Incident: The company announced its full year results for 2023, achieving revenue of 40.34 billion yuan (YOY +2.51%), achieving net profit of 9.607 billion yuan (YOY +9.00%); achieving net profit deducted from non-mother of 9.748 billion yuan (YOY +16.81%); steady performance growth was in line with expectations.
The company's various businesses are developing steadily. In 2023, Q4 achieved revenue of 10.799 billion yuan (YOY -1.47%); realized net profit of 1,530 billion yuan (YOY +6.58%); and realized net profit of non-return to mother of 2,038 billion yuan (YOY +0.5%). Looking at the whole year, the company's various businesses maintained a steady development trend: 1) the chemical business achieved revenue of 29.17 billion yuan (YOY +1.1%), a year-on-year increase of 36.1% after excluding COVID-19 commercialization projects; 2) the testing business achieved revenue of 6.540 billion yuan (YOY +14.36%); 3) the biology business achieved revenue of 2,553 billion yuan (YOY +3.13%); the CTDMO business achieved revenue of 1.31 billion yuan (YOY +0.12%); DDSU achieved revenue of 726 million yuan (YOY -25.08%). Mainly due to business transformation.
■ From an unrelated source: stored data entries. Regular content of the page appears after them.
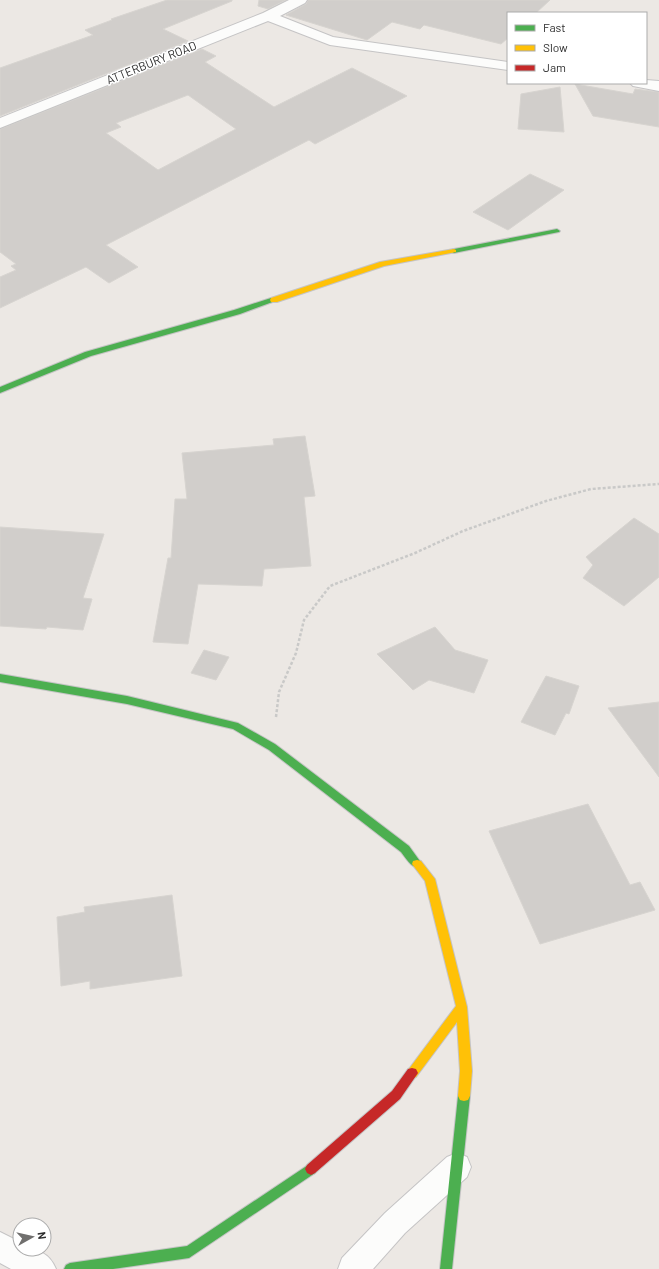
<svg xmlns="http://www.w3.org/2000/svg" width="659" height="1269" font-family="Barlow,sans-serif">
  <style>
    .building { fill: #d1cecb; stroke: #d7d4d0; fill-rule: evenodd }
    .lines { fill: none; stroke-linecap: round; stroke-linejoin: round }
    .street-casing { stroke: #c5c4c5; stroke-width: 2 }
    .fast-casing { stroke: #c5c4c5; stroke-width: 2 }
    .slow-casing { stroke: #c5c4c5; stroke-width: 2 }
    .jam-casing { stroke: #c5c4c5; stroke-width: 2 }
    .path { stroke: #c9c9c8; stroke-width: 2.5; stroke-dasharray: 3 2; stroke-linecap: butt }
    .street { fill: #fcfcfb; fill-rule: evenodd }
    .fast { fill: #4caf50; fill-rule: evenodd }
    .slow { fill: #ffc107; fill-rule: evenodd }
    .jam { fill: #c62828; fill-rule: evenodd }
    .labels { text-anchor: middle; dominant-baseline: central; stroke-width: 3; stroke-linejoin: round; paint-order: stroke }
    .far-street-label { font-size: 12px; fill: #2e2e2e; stroke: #fff }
  </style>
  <rect width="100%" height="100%" fill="#ece8e4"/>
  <path class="building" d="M167,0H232V1L163,29L188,41L0,116V68L93,35L85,30L112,20L111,19Z
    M259,0H286L268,9L258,6Z
    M308,0H550L536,13H508V38L501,44L424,25L420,29L392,22L367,40L286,15L306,4Z
    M202,49L216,56L205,62L274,107L352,68L407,96L315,144L309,140L106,245L138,267L109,283L86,267L0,308V277L16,270L11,266L16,264L0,252V129ZM188,95L236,129L158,170L106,133L121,127L116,123Z
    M575,84L633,94L635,89L659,92V127L593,116Z
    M560,87L564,132L518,129L521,94Z
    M530,174L564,190L508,230L473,212Z
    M305,436L315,496L304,497L311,566L264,569L262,586L198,584L188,644L153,642L168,558H171L175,499H187L182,453L274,445L273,439Z
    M634,518L659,534V577L624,606L583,578L593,565L586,557Z
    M0,527L104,534L83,598L92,599L83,630L47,627L46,629L0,626Z
    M435,627L455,650L488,660L474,693L429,680L413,690L377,654Z
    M204,650L229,657L216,680L191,673Z
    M546,676L579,686L569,714L566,713L555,735L521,722Z
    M659,702V777L608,708Z
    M588,804L630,885L640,882L655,910L540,944L489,831Z
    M172,895L182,976L90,989V981L61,986L57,917L85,912L84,907Z"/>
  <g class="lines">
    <g class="street-casing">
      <path id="street" d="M289,0H307L305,3L280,16L333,37L508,62V70L330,45L268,21L0,128V118L263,13Z
        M646,80L659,81V91L633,86L630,83H646Z
        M457,1153L467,1157L471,1167L467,1177L405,1233L373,1269H338L342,1258L385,1213L447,1157Z
        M0,1232L20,1242V1249C37,1249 49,1252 56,1269H11L0,1263Z"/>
    </g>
    <g class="fast-casing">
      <path id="fast" d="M557,229L560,231L559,232L454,253L450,251L454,249Z
        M271,298H277L278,300L240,314L91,356L0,393V387L85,352L234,310Z
        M0,674L127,696L238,723L275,744L409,846L422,864L421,867C412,870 406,858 401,852L269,750L233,729L127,704L0,682Z
        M464,1091L468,1092L470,1096L452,1269H440L458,1096L460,1092Z
        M311,1163L315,1165L317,1169L315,1173L189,1258L113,1269H64L66,1265L70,1263L187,1246Z"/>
    </g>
    <g class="slow-casing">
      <path id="slow" d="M454,249L456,250V252L384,266L277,302H271L270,300L271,298L380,262Z
        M417,860L421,861L435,879L467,1007L472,1071L470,1096L468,1100L464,1101L460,1100L458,1096L460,1071L457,1022L416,1077L412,1078L408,1077L406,1073L456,1006L425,881L412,864L413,861Z"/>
    </g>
    <g class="jam-casing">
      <path id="jam" d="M412,1068L416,1069L418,1073L400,1099L315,1173L311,1175L307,1173L305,1169L307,1165L392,1091L408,1069Z"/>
    </g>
    <path class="path" d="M276,717L279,692L296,653L304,620L330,586L415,553L463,531L546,501L591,489L659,484"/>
    <use href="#street" class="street"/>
    <use href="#fast" class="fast"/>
    <use href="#slow" class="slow"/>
    <use href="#jam" class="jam"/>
  </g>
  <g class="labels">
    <g class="far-street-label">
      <text transform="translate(151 62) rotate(-22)">ATTERBURY ROAD</text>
    </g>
  </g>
  <rect x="507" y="12" width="140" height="72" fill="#ffffff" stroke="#ababab"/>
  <rect x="515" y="25" width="20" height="6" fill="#4caf50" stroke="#ababab"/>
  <text x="543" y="32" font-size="12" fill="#2e2e2e">Fast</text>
  <rect x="515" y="45" width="20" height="6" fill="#ffc107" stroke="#ababab"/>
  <text x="543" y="52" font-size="12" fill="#2e2e2e">Slow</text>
  <rect x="515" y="65" width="20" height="6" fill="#c62828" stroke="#ababab"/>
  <text x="543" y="72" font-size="12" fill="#2e2e2e">Jam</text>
  <g transform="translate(32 1237) rotate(82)"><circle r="19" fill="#ffffff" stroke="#ababab"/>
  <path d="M0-3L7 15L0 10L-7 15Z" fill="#706f6e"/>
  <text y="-6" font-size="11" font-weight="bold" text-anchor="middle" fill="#2e2e2e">N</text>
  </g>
</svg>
The chemical small molecule CDMO business is growing strongly. The company's overall chemical business has maintained steady growth, mainly affected by weak global early R&D demand and a high revenue base due to COVID-19 commercialization projects in the same period last year. Specifically, revenue related to drug discovery increased 6% year on year, down 25.3pp from 2022; revenue related to process development and production business fell 0.1% year on year, but after excluding COVID-19 commercialization projects, revenue increased 55.1% year on year, mainly benefiting from the addition of 1,255 new molecules, and the number of commercialization projects increased from 50 in '22 to 61. The company's newcomer's business capacity was further strengthened. Relevant revenue increased 64.4% year over year to 3.41 billion yuan, and on-hand orders increased 226% year over year. The volume of the company's peptide reactor has also expanded rapidly, from 6KL in 2022 to 3.2wL in 2023, which can effectively meet the industry's rapidly expanding peptide production needs.
Profit forecasting, valuation and rating: The company is a one-stop CXO leader with steady performance growth. Taking into account the weak demand for global biomedical R&D and the slump in domestic investment and financing, the 24-25 net profit forecast was lowered to 109.5/12.76 billion yuan (6%/14%, respectively), and the net profit forecast for 26 years was 14.41 billion yuan, up 14.01%/16.52%/12.89% year-on-year, respectively. The PE for A-shares was 14/12/10 times for 24-26, maintaining the “buy” rating; H shares maintained a “buy” rating; the PE for 24-26 was 10/9/8 times.
Risk warning: Pharmaceutical companies' R&D investment falls short of expectations; increased competition; geopolitical risks.